=== Job ===
Swap "roll" for "bank" in everything from the line containing "pose: elev=292.9 azim=270.1" down to the line containing "Dot at: (105, 215)". Reproduce only those lines, with everything else left unchanged.

=== Provided records ===
-- begin --

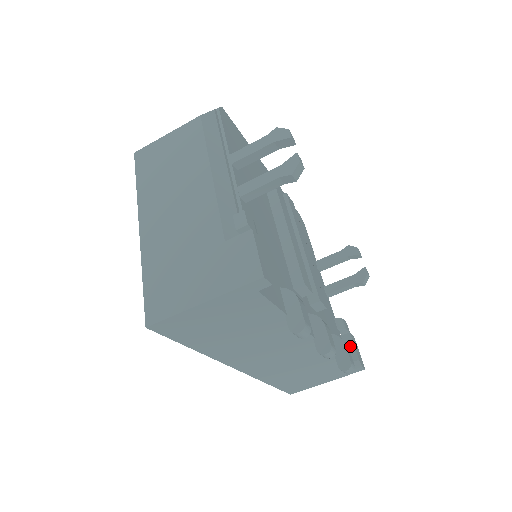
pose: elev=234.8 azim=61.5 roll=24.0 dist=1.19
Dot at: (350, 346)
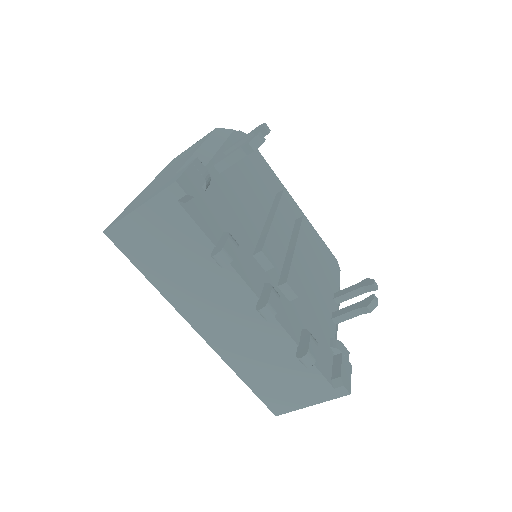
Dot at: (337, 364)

-- end --
-- begin --

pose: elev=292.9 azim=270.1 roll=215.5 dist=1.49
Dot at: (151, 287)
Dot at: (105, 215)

-- end --
-- begin --

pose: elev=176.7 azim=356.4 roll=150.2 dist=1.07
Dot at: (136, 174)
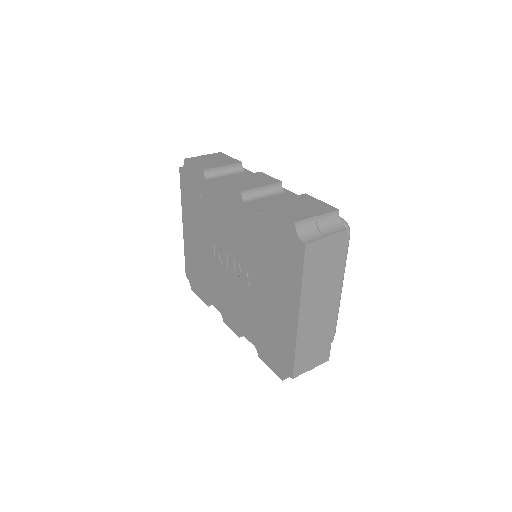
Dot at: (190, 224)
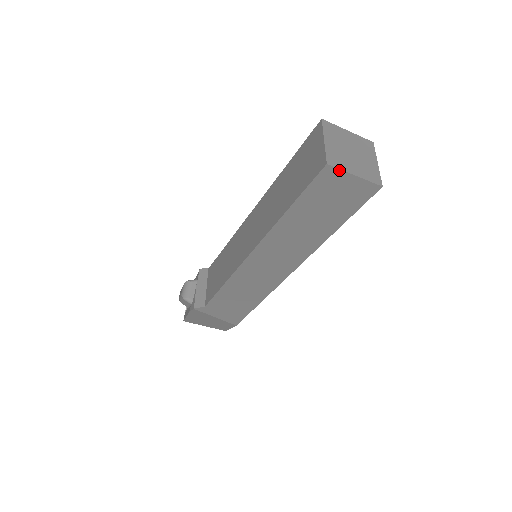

-- end --

=== Answer in full ===
pose: elev=292.9 azim=270.1 bank=215.5 dist=1.49
Dot at: (151, 287)
Dot at: (105, 215)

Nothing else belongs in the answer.